Op 09 januari 2006 zijn de officier van justitie en de verdachte, bijgestaan door zijn raadsman, in raadkamer gehoord.
2. Motivering
2.1. Het beroep is tijdig en op de juiste wijze ingesteld. De stelling van de raadsman dat het openbaar ministerie niet-ontvankelijk dient te worden verklaard omdat de raadsman niet weet op welke grond het openbaar ministerie beroep kan instellen tegen de beschikking tot schorsing van de voorlopige hechtenis wordt niet gevolgd.
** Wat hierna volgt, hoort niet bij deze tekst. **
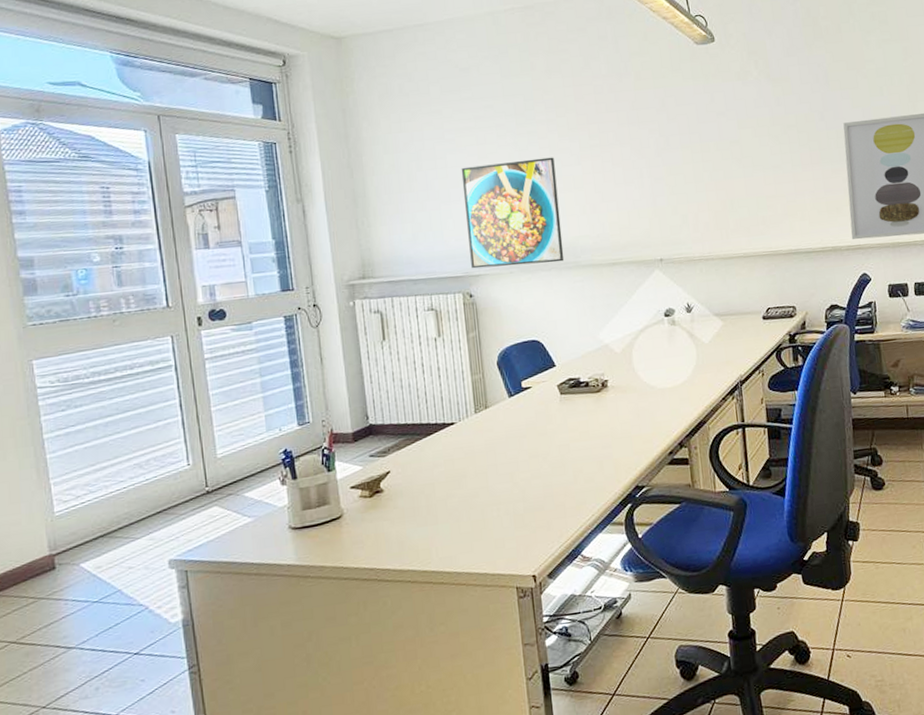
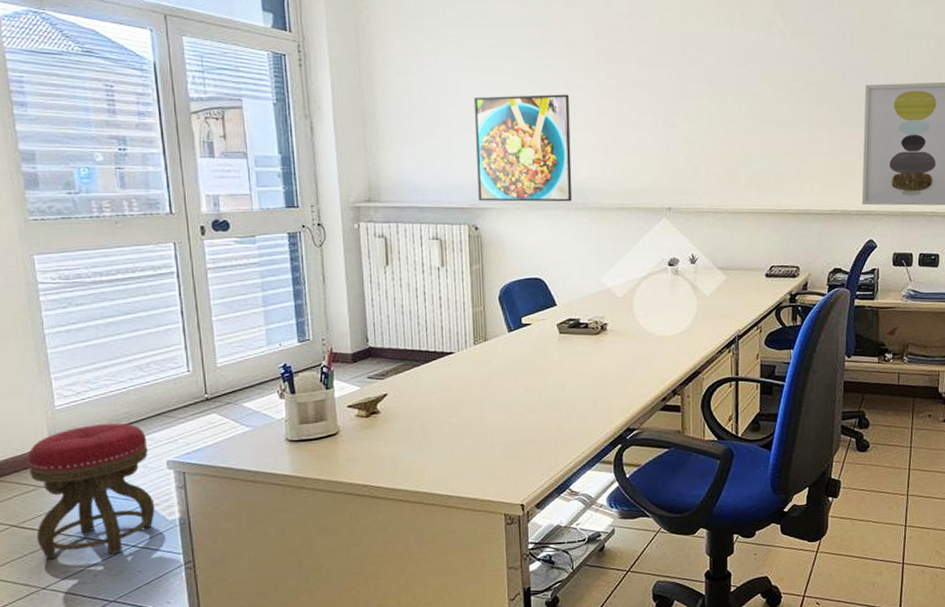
stool: none [27,524,158,676] -> present [28,423,155,560]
Op grond van artikel 87, eerste lid, Wetboek van Strafvordering staat voor de officier van justitie tegen de beschikking van de rechter-commissaris tot schorsing uiterlijk veertien dagen hoger beroep open bij de rechtbank. Het openbaar ministerie is derhalve ontvankelijk in haar beroep.
2.2 Bij beschikking van 6 januari 2006 is tegen verdachte een bevel tot bewaring verleend. Eveneens bij beschikking van 6 januari 2006 is de inverzekeringstelling van verdachte verlengd. Het systeem van de wet laat niet toe dat na een bevel inbewaringstelling de inverzekeringstelling verlengd wordt. Hier kan door de rechtbank geen consequentie aan worden verbonden.
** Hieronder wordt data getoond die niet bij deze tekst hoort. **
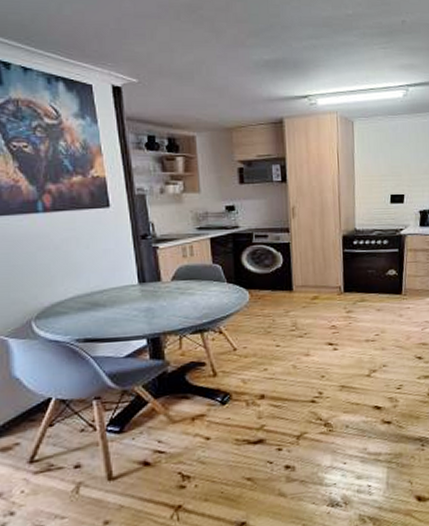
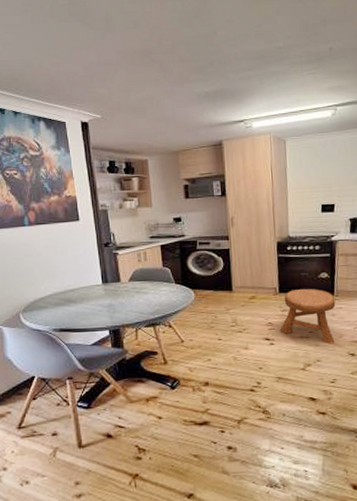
stool: none [344,287,404,348] -> present [280,288,336,345]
2.2. De officier van justitie heeft ter zitting ter onderbouwing van het beroep aangevoerd dat de schorsing op gespannen voet staat met het feit dat sprake is van verdenking van een feit waarop naar de wettelijke omschrijving een gevangenisstraf van 12 jaren of meer is gesteld en de rechtsorde ernstig door dat feit is geschokt. In de beschikking tot schorsing heeft de rechter-commissaris zijn beslissing niet gemotiveerd. De rechtbank is van oordeel dat het beroep gegrond dient te worden verklaard, nu de beschikking tot schorsing van de voorlopige hechtenis onvoldoende is gemotiveerd.
3. Beslissing
De rechtbank vernietigt de beschikking, waarvan beroep.
Gegeven door mr. J.E. Münzebrock, voorzitter, mr. H. de Wit en mr. H.L. Stuiver,
rechters, in tegenwoordigheid van mr. H.R. Eising, griffier, op 09 januari 2006.